If you are a government of vampires holding millions of people in thrall as cattle, the hunters carrying crosses, mallets and stakes are absolutely domestic terrorists.

Sam L. said...

I've never been in Tulsa, but I did have about half a year in Lawton. Small town. Quiet. But the wind blew in a Draft notice...so I signed up with the USAF.

Etaoin Shrdlu said...

I would venture that the Deep State people see it as their right to do all they do, and also a genuine necessity. The benighted, unwashed, non-elite rubes of flyover America are just not really capable of self government in the last on e hundred years or so. 'I mean, those people didn't even go to an elite university!' Or understand that 'nations are so obsolete these days! We all live in a new world now, and of course we believe in the Constitution! It's framed on the wall of my summer cottage, with all my legacy L.L. Bean' cottage furniture, next to my parents' Norman Rockwell prints! But we can't really live that way any more!'

Sam L. said...

Can anyone out there tell me exactly (or approximately) WHAT QAnon really is? Other than a bugaboo of the Left???? All I get is "The monsters are coming! THE MONSTERS ARE COMING!!!!!111111!!!!!AAAAAAIIIIIiiiiiiiieeeeeeeeeeeeeeeeeee!!!"

Unknown said...

Wiki actually does a decent job of breaking it down...
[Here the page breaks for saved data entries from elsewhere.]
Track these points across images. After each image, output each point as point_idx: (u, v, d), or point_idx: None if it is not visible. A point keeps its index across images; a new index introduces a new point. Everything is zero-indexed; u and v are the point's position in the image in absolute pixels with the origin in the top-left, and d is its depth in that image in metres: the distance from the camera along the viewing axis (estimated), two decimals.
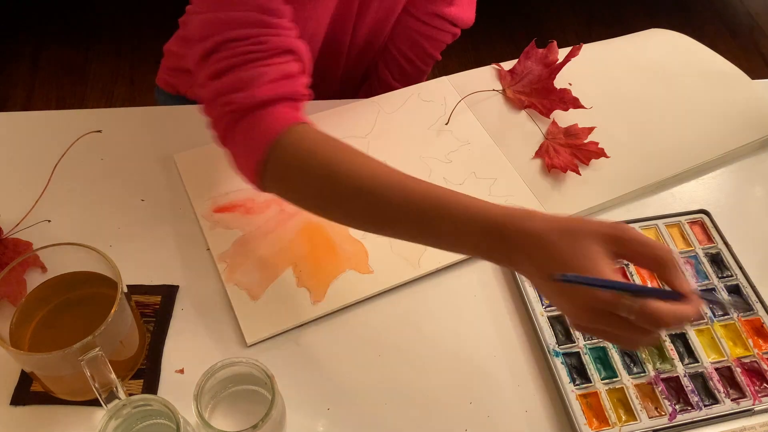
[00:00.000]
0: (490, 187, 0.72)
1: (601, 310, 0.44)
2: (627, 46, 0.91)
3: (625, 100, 0.83)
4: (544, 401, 0.59)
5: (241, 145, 0.54)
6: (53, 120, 0.76)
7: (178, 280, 0.64)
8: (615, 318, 0.44)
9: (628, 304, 0.43)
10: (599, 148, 0.75)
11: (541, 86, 0.81)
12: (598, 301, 0.44)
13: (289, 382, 0.57)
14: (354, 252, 0.66)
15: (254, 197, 0.69)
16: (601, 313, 0.44)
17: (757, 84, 0.86)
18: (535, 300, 0.64)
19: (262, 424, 0.48)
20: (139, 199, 0.70)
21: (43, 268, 0.54)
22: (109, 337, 0.50)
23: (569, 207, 0.71)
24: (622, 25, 2.19)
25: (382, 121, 0.78)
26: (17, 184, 0.70)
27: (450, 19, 0.85)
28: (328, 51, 0.86)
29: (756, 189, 0.77)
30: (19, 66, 1.88)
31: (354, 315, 0.63)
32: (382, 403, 0.58)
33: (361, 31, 0.84)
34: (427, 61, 0.90)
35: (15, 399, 0.56)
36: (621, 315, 0.44)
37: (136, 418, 0.50)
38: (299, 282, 0.64)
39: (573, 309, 0.46)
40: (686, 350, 0.62)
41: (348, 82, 0.96)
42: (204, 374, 0.50)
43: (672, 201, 0.75)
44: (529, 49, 0.83)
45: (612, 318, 0.44)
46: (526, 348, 0.62)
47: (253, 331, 0.60)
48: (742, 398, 0.60)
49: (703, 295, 0.46)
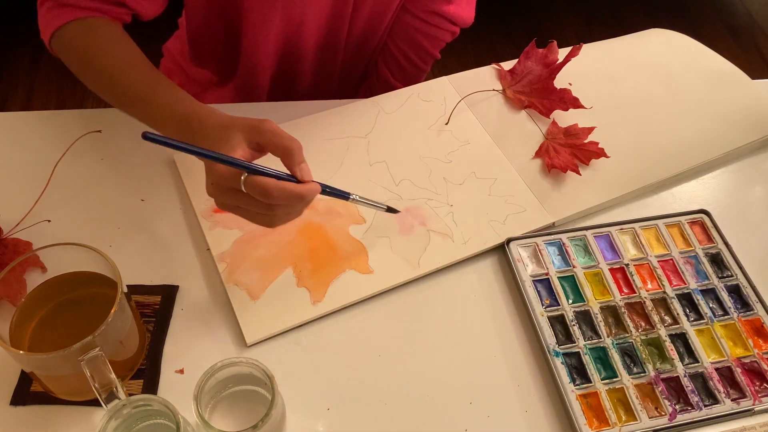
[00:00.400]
0: (490, 187, 0.73)
1: (226, 185, 0.53)
2: (627, 46, 0.91)
3: (625, 100, 0.83)
4: (544, 401, 0.59)
5: (42, 20, 0.69)
6: (53, 120, 0.76)
7: (178, 280, 0.64)
8: (239, 193, 0.53)
9: (240, 178, 0.52)
10: (599, 148, 0.75)
11: (541, 86, 0.81)
12: (220, 177, 0.53)
13: (289, 382, 0.57)
14: (354, 252, 0.66)
15: None
16: (227, 188, 0.54)
17: (757, 84, 0.86)
18: (535, 300, 0.64)
19: (262, 424, 0.48)
20: (139, 199, 0.70)
21: (43, 268, 0.54)
22: (109, 337, 0.50)
23: (569, 207, 0.71)
24: (622, 25, 2.19)
25: (382, 121, 0.78)
26: (17, 184, 0.70)
27: (449, 17, 0.85)
28: (325, 46, 0.86)
29: (756, 189, 0.77)
30: (19, 66, 1.88)
31: (354, 315, 0.63)
32: (382, 403, 0.58)
33: (358, 26, 0.84)
34: (427, 60, 0.90)
35: (15, 399, 0.56)
36: (242, 190, 0.52)
37: (136, 418, 0.50)
38: (299, 282, 0.64)
39: (209, 186, 0.55)
40: (686, 350, 0.62)
41: (347, 79, 0.96)
42: (204, 374, 0.50)
43: (672, 201, 0.75)
44: (529, 49, 0.83)
45: (236, 193, 0.53)
46: (526, 348, 0.62)
47: (253, 331, 0.60)
48: (742, 398, 0.60)
49: (322, 185, 0.56)
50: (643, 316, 0.64)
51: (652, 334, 0.63)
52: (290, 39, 0.82)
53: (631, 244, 0.70)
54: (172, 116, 0.60)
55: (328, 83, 0.94)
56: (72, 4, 0.67)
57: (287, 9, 0.77)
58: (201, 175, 0.71)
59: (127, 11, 0.70)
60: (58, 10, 0.67)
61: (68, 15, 0.67)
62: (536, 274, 0.66)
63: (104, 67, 0.66)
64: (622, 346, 0.62)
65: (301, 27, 0.80)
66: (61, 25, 0.67)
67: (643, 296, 0.66)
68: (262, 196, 0.52)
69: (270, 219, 0.56)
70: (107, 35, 0.67)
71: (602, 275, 0.67)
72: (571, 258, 0.68)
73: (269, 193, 0.52)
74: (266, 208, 0.54)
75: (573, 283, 0.66)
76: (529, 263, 0.67)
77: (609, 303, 0.65)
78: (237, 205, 0.55)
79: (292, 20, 0.79)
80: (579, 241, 0.69)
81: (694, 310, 0.65)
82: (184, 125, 0.59)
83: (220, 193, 0.55)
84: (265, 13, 0.77)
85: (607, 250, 0.69)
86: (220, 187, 0.54)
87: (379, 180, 0.72)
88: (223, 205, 0.56)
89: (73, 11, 0.67)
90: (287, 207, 0.55)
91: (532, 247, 0.68)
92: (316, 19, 0.81)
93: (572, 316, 0.64)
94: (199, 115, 0.58)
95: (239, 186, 0.53)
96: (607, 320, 0.64)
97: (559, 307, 0.64)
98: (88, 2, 0.67)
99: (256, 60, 0.84)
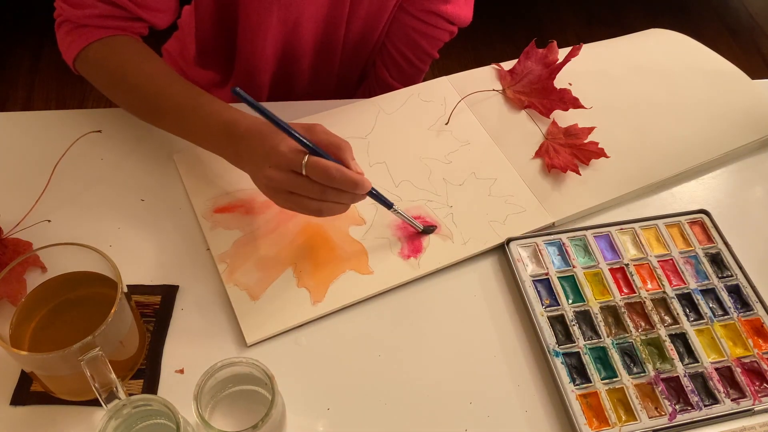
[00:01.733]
0: (490, 187, 0.73)
1: (287, 166, 0.56)
2: (627, 46, 0.91)
3: (625, 100, 0.83)
4: (544, 401, 0.59)
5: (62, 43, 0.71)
6: (53, 120, 0.76)
7: (178, 280, 0.64)
8: (296, 177, 0.56)
9: (302, 161, 0.55)
10: (599, 148, 0.75)
11: (541, 86, 0.81)
12: (284, 157, 0.56)
13: (289, 382, 0.57)
14: (354, 252, 0.66)
15: (254, 197, 0.69)
16: (287, 170, 0.56)
17: (757, 84, 0.86)
18: (535, 300, 0.64)
19: (262, 424, 0.48)
20: (139, 199, 0.70)
21: (43, 268, 0.54)
22: (109, 337, 0.50)
23: (569, 207, 0.71)
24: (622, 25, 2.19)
25: (382, 122, 0.78)
26: (17, 184, 0.70)
27: (447, 17, 0.85)
28: (323, 46, 0.86)
29: (756, 189, 0.77)
30: (19, 66, 1.88)
31: (354, 315, 0.63)
32: (382, 403, 0.58)
33: (355, 26, 0.84)
34: (425, 60, 0.90)
35: (15, 399, 0.56)
36: (300, 173, 0.56)
37: (136, 418, 0.50)
38: (299, 282, 0.64)
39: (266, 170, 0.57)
40: (686, 350, 0.62)
41: (345, 80, 0.96)
42: (204, 374, 0.50)
43: (672, 201, 0.75)
44: (529, 49, 0.83)
45: (294, 177, 0.56)
46: (526, 348, 0.62)
47: (253, 331, 0.60)
48: (742, 398, 0.60)
49: (372, 187, 0.59)
50: (643, 316, 0.64)
51: (652, 334, 0.63)
52: (287, 39, 0.82)
53: (631, 244, 0.70)
54: (218, 124, 0.62)
55: (327, 84, 0.94)
56: (90, 24, 0.68)
57: (284, 9, 0.77)
58: (201, 175, 0.71)
59: (144, 24, 0.71)
60: (78, 32, 0.68)
61: (89, 36, 0.68)
62: (536, 274, 0.66)
63: (138, 84, 0.67)
64: (622, 346, 0.62)
65: (298, 27, 0.80)
66: (84, 47, 0.68)
67: (643, 296, 0.66)
68: (322, 176, 0.55)
69: (320, 206, 0.58)
70: (134, 52, 0.69)
71: (602, 275, 0.67)
72: (571, 258, 0.68)
73: (329, 174, 0.55)
74: (321, 192, 0.57)
75: (573, 283, 0.66)
76: (529, 263, 0.67)
77: (609, 303, 0.65)
78: (291, 189, 0.57)
79: (288, 21, 0.79)
80: (579, 241, 0.69)
81: (694, 310, 0.65)
82: (230, 132, 0.61)
83: (278, 176, 0.57)
84: (261, 13, 0.77)
85: (607, 250, 0.69)
86: (281, 169, 0.57)
87: (379, 181, 0.72)
88: (278, 191, 0.58)
89: (93, 32, 0.68)
90: (340, 194, 0.58)
91: (532, 247, 0.68)
92: (313, 20, 0.81)
93: (572, 316, 0.64)
94: (246, 122, 0.61)
95: (299, 168, 0.56)
96: (607, 320, 0.64)
97: (559, 307, 0.64)
98: (106, 21, 0.68)
99: (254, 60, 0.84)
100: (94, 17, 0.67)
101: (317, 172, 0.56)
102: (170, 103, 0.65)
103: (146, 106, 0.68)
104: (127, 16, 0.69)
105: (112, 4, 0.67)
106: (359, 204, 0.69)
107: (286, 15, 0.78)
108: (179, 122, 0.66)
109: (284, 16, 0.78)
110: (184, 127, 0.66)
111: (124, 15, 0.68)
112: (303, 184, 0.57)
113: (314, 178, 0.56)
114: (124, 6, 0.67)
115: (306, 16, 0.79)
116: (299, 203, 0.58)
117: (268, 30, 0.79)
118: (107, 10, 0.67)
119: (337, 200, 0.58)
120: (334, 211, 0.60)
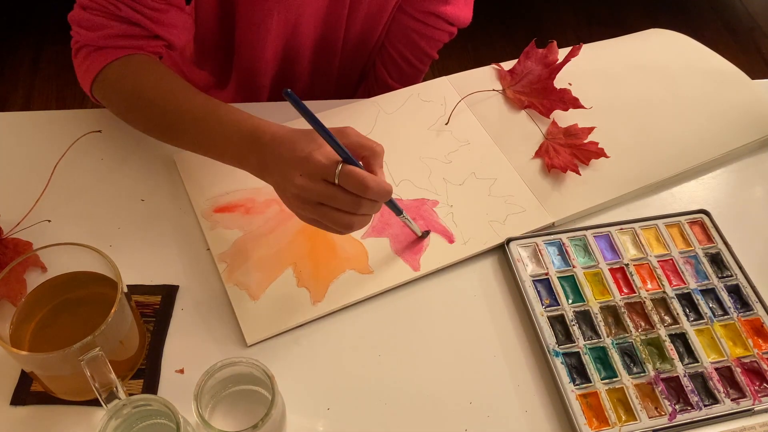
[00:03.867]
0: (490, 187, 0.73)
1: (320, 175, 0.54)
2: (627, 46, 0.91)
3: (624, 100, 0.83)
4: (544, 401, 0.59)
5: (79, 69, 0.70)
6: (53, 120, 0.76)
7: (178, 280, 0.64)
8: (328, 187, 0.54)
9: (336, 169, 0.53)
10: (599, 148, 0.75)
11: (541, 86, 0.81)
12: (317, 166, 0.53)
13: (289, 382, 0.57)
14: (354, 252, 0.66)
15: (254, 197, 0.69)
16: (319, 179, 0.54)
17: (757, 84, 0.86)
18: (535, 300, 0.64)
19: (262, 424, 0.48)
20: (139, 199, 0.70)
21: (43, 268, 0.54)
22: (109, 337, 0.50)
23: (569, 207, 0.71)
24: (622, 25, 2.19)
25: (382, 121, 0.78)
26: (17, 184, 0.70)
27: (446, 17, 0.85)
28: (322, 47, 0.86)
29: (756, 189, 0.77)
30: (19, 66, 1.88)
31: (354, 315, 0.63)
32: (382, 403, 0.58)
33: (355, 26, 0.84)
34: (425, 60, 0.90)
35: (15, 399, 0.56)
36: (333, 183, 0.53)
37: (136, 418, 0.50)
38: (299, 282, 0.64)
39: (297, 179, 0.54)
40: (686, 350, 0.62)
41: (344, 80, 0.96)
42: (204, 374, 0.50)
43: (672, 201, 0.75)
44: (529, 49, 0.83)
45: (326, 187, 0.54)
46: (526, 348, 0.62)
47: (253, 331, 0.61)
48: (742, 398, 0.60)
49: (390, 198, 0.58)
50: (643, 316, 0.64)
51: (651, 334, 0.63)
52: (287, 40, 0.82)
53: (631, 244, 0.70)
54: (240, 132, 0.60)
55: (326, 84, 0.94)
56: (108, 46, 0.67)
57: (283, 10, 0.77)
58: (201, 175, 0.71)
59: (162, 43, 0.70)
60: (95, 55, 0.67)
61: (107, 57, 0.67)
62: (536, 274, 0.66)
63: (156, 99, 0.65)
64: (622, 346, 0.62)
65: (297, 28, 0.80)
66: (102, 69, 0.67)
67: (643, 296, 0.66)
68: (357, 186, 0.53)
69: (351, 219, 0.56)
70: (153, 69, 0.67)
71: (602, 275, 0.67)
72: (571, 258, 0.68)
73: (366, 184, 0.53)
74: (353, 204, 0.54)
75: (573, 283, 0.66)
76: (529, 263, 0.67)
77: (609, 303, 0.65)
78: (323, 200, 0.55)
79: (288, 21, 0.79)
80: (579, 241, 0.69)
81: (693, 310, 0.65)
82: (253, 139, 0.59)
83: (309, 185, 0.54)
84: (261, 14, 0.77)
85: (607, 250, 0.69)
86: (313, 178, 0.54)
87: None
88: (307, 202, 0.55)
89: (111, 52, 0.67)
90: (372, 205, 0.55)
91: (532, 247, 0.68)
92: (313, 20, 0.81)
93: (572, 316, 0.64)
94: (271, 129, 0.58)
95: (332, 178, 0.53)
96: (606, 320, 0.64)
97: (559, 307, 0.64)
98: (124, 41, 0.67)
99: (254, 61, 0.84)
100: (111, 38, 0.66)
101: (352, 182, 0.53)
102: (189, 116, 0.63)
103: (165, 122, 0.66)
104: (144, 34, 0.68)
105: (129, 23, 0.66)
106: None
107: (285, 15, 0.78)
108: (199, 135, 0.63)
109: (284, 17, 0.78)
110: (205, 140, 0.63)
111: (142, 33, 0.67)
112: (335, 194, 0.54)
113: (348, 188, 0.53)
114: (142, 24, 0.66)
115: (306, 17, 0.79)
116: (328, 216, 0.55)
117: (268, 30, 0.79)
118: (124, 30, 0.66)
119: (370, 212, 0.56)
120: (363, 224, 0.57)
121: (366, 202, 0.54)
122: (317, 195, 0.54)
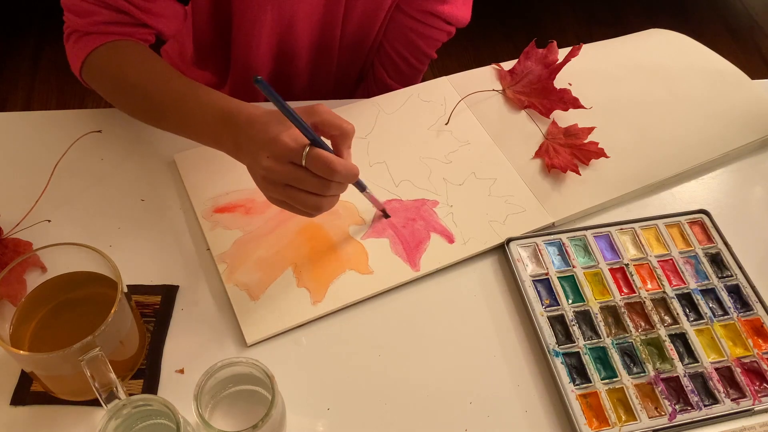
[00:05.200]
0: (490, 187, 0.73)
1: (286, 158, 0.54)
2: (627, 46, 0.91)
3: (624, 100, 0.83)
4: (544, 401, 0.59)
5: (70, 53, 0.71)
6: (53, 120, 0.76)
7: (178, 280, 0.64)
8: (296, 170, 0.54)
9: (303, 152, 0.53)
10: (599, 148, 0.75)
11: (541, 86, 0.81)
12: (284, 148, 0.53)
13: (289, 382, 0.57)
14: (354, 252, 0.66)
15: (254, 197, 0.69)
16: (286, 162, 0.54)
17: (757, 84, 0.86)
18: (534, 300, 0.64)
19: (262, 424, 0.48)
20: (139, 199, 0.70)
21: (43, 268, 0.54)
22: (109, 337, 0.50)
23: (569, 207, 0.71)
24: (622, 25, 2.19)
25: (382, 122, 0.78)
26: (17, 184, 0.70)
27: (444, 17, 0.85)
28: (319, 46, 0.86)
29: (756, 189, 0.77)
30: (19, 66, 1.88)
31: (354, 315, 0.63)
32: (382, 403, 0.58)
33: (351, 25, 0.84)
34: (423, 60, 0.90)
35: (15, 399, 0.56)
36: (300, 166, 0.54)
37: (136, 418, 0.50)
38: (299, 282, 0.64)
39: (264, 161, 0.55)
40: (686, 350, 0.62)
41: (343, 80, 0.96)
42: (204, 374, 0.50)
43: (672, 201, 0.75)
44: (529, 49, 0.83)
45: (293, 170, 0.54)
46: (526, 348, 0.62)
47: (253, 331, 0.61)
48: (742, 398, 0.60)
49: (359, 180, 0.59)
50: (643, 316, 0.64)
51: (651, 334, 0.63)
52: (282, 38, 0.82)
53: (631, 244, 0.70)
54: (215, 113, 0.60)
55: (325, 84, 0.94)
56: (96, 32, 0.68)
57: (277, 8, 0.77)
58: (201, 175, 0.71)
59: (150, 31, 0.71)
60: (85, 40, 0.68)
61: (95, 41, 0.68)
62: (536, 274, 0.66)
63: (138, 81, 0.66)
64: (622, 346, 0.62)
65: (292, 26, 0.80)
66: (89, 53, 0.68)
67: (643, 296, 0.66)
68: (324, 169, 0.53)
69: (319, 201, 0.57)
70: (137, 53, 0.69)
71: (602, 275, 0.67)
72: (571, 258, 0.68)
73: (333, 167, 0.53)
74: (321, 186, 0.55)
75: (573, 283, 0.66)
76: (529, 263, 0.67)
77: (609, 303, 0.65)
78: (289, 182, 0.55)
79: (282, 19, 0.79)
80: (579, 241, 0.69)
81: (693, 310, 0.65)
82: (228, 120, 0.59)
83: (276, 166, 0.55)
84: (255, 12, 0.77)
85: (607, 250, 0.69)
86: (280, 160, 0.54)
87: (379, 181, 0.72)
88: (274, 184, 0.56)
89: (99, 37, 0.68)
90: (339, 187, 0.56)
91: (532, 247, 0.68)
92: (308, 19, 0.80)
93: (572, 316, 0.64)
94: (246, 110, 0.59)
95: (299, 160, 0.54)
96: (606, 320, 0.64)
97: (559, 307, 0.64)
98: (113, 27, 0.68)
99: (250, 60, 0.84)
100: (99, 24, 0.68)
101: (319, 165, 0.53)
102: (169, 98, 0.64)
103: (147, 104, 0.67)
104: (132, 22, 0.69)
105: (117, 11, 0.67)
106: (359, 204, 0.69)
107: (279, 13, 0.78)
108: (179, 117, 0.65)
109: (278, 15, 0.78)
110: (185, 122, 0.64)
111: (130, 21, 0.68)
112: (302, 176, 0.55)
113: (315, 171, 0.54)
114: (129, 12, 0.67)
115: (300, 15, 0.79)
116: (295, 198, 0.56)
117: (262, 28, 0.79)
118: (112, 17, 0.67)
119: (337, 192, 0.57)
120: (331, 206, 0.58)
121: (334, 184, 0.55)
122: (284, 177, 0.55)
https://en.wikipedia.org/wiki/QAnon

QAnon[a] (/ˌkjuːəˈnɒn/), or simply Q, is a discredited American far-right conspiracy theory alleging that a cabal of Satanic,[1] cannibalistic pedophiles run a global child sex trafficking ring and conspired against former President Donald Trump during his term in office.[2][3][4][5] QAnon is commonly described as a cult.[6][7][8]

The Neon Madman said...

You have to put the skeer in 'em, and keep the skeer in 'em.

- reportedly said by Gen. Forrest

Tschifty Mccoy said...

Anyone who goes to Wikipedia for an explanation is asking to be misled.

Philip Sells said...

It would never have occurred to me to think of the anniversary of Tulsa 1921 as the kind of memorable date on which to carry out such activities with any kind of psychological impact on anyone except history nerds. Am I wrong? Of course, it's also true that I wasn't studied up at all on the original event until a few days ago, so maybe I am missing something.

John in Indy said...

In other words, this will be a bad time to have to defend yourself from the Burn Loot Murder crowds.
John in Indy

McChuck said...

Comments from the riot-age crowd:
"Where's Tulsa?"
"Tulsa existed a century ago?"
"Did something happen there?"

jaynie said...

“ Furthermore, they know that if they're exposed and lose power, they'll be called to account for their crimes.”

They know this?

Sam L. said...

Unknown, I've looked at Wikipedia for it, and it seems to be all bafflegab to me. My Magic 8-Ball tells me, "This is CLASSIC bafflegab, and you can tell them I told you so.

Nick Flandrey said...

Anyone consider that the warnings and identifiers are correct? They are just premature and ENTIRELY from the point of view of the existing power structure. After all, there is lotsa talk on the right about when the revolution comes, when the shooting starts, the inevitability of a civil war, etc.

WE will be the insurgents. We will be the terrorists blowing up government officials, etc. We think of ourselves as the good guys but everyone does. .Gov definitely will think of us as the bad guys, and they will shape the narrative that way with all the resources at their disposal.

Get used to the idea. The rules have changed. The right is going to fill that role, so it's time to get our heads around that.